De la izquierda se presupone su desprecio por la propiedad privada. Por la de los demás, se entiende. Tanto como se suele pasar por alto su falta de respeto por la propiedad pública. La de todos, en teoría. Siempre y cuando no le reporte un beneficio a través de su control. La izquierda no odia la propiedad privada. La izquierda odia la propiedad. En concreto, la ajena.
Ejerce un uso personal de lo público que abarca desde el Falcon hasta la Universidad. Desde los palacios de Patrimonio Nacional hasta las decenas de agentes de la Guardia Civil que custodian el chalé de Galapagar. Desde el lenguaje hasta la calle. Una privatización de lo público practicada durante décadas, más allá de los límites del decoro y la ley, hasta ungir a una parte de la sociedad, convencida de que es dueña de aquello que es de todos, para decidir qué se puede decir y dónde se puede ir.
Una parte de la sociedad, mayoritaria en demasiados lugares de España, que a veces se topa con ciudadanos seguros de que elementos tan básicos de su vida como el lenguaje y la calle son de todos, que además ejercen esa convicción: hablan su idioma y van a la plaza que consideran oportuna. Una masa, asfixiante y ruidosa, que va descubriendo que la calle no es suya, antes de alcanzar la madurez mental. Una muchedumbre que ante la libertad sólo encuentra los argumentos que ese refugio de taras del alma conocido como comunismo les provee: palos y piedras. Al amparo de un ministro, es decir de un gobierno, que destituyó al general Pérez de los Cobos por negarse a delinquir, que cada semana libera y acerca a su casa a los más sanguinarios etarras y que ayer, como tantas veces, dejó a la Policía a merced de los radicales comunistas. Valga la redundancia.

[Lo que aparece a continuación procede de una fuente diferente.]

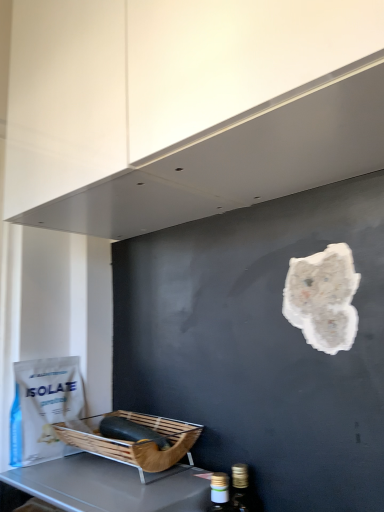
Question: Is white matte exhaust hood at upper center inside the boundaries of wooden basket at lower left, or outside?

Choices:
 (A) outside
 (B) inside

Answer: (A)

Question: From their relative heights in the image, would you say white matte exhaust hood at upper center is taller or shorter than wooden basket at lower left?

Choices:
 (A) short
 (B) tall

Answer: (B)

Question: Which object is positioned closest to the white matte paper bag at lower left?

Choices:
 (A) white matte exhaust hood at upper center
 (B) brown woven basket at lower left
 (C) wooden basket at lower left

Answer: (B)

Question: Which object is the farthest from the white matte paper bag at lower left?

Choices:
 (A) wooden basket at lower left
 (B) white matte exhaust hood at upper center
 (C) brown woven basket at lower left

Answer: (B)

La total ausencia de gestos de condena y la inexistente preocupación por los heridos confirman el apoyo del Ejecutivo a unos actos violentos y, sobre todo, a su coartada, según la cual hay quien puede decidir qué españoles van a según qué sitios, en función de sus ideas. Un respaldo acorde a las palabras de Pablo Iglesias, que alentó a la violencia contra unos ciudadanos reunidos pacíficamente en su barrio. Y a sus acciones: envió a su guardaespaldas para pastorear a fanáticos capaces de arriesgar presente y futuro por agredir a quien piensa diferente, sólo porque lo ordena alguien que en cuanto ha podido se ha mudado del barrio a la sierra.
A pocos días de unas elecciones madrileñas con repercusión de generales, lo ocurrido ayer en la Plaza de la Constitución de Vallecas fue un momento clave en la encrucijada donde permanece nuestra democracia. No sólo por ser una constatación evidente por violenta de que la batasunización de España también llegó a Madrid, también por tratarse de unas acciones alentadas desde el gobierno de Pedro Sánchez y por suponer una poderosa demostración de que, como entonces en el País Vasco, hoy sigue habiendo ciudadanos libres frente a los violentos.
Ir a Vallecas como al barrio de Salamanca, a Rentería como a Trujillo, a Vich como a Sanlúcar de Barrameda, no deberían ser actos de heroísmo para nadie. Que cada español pise cada rincón de España con la misma tranquilidad no es deseable. Es necesario. Para que sea, de una vez, normal.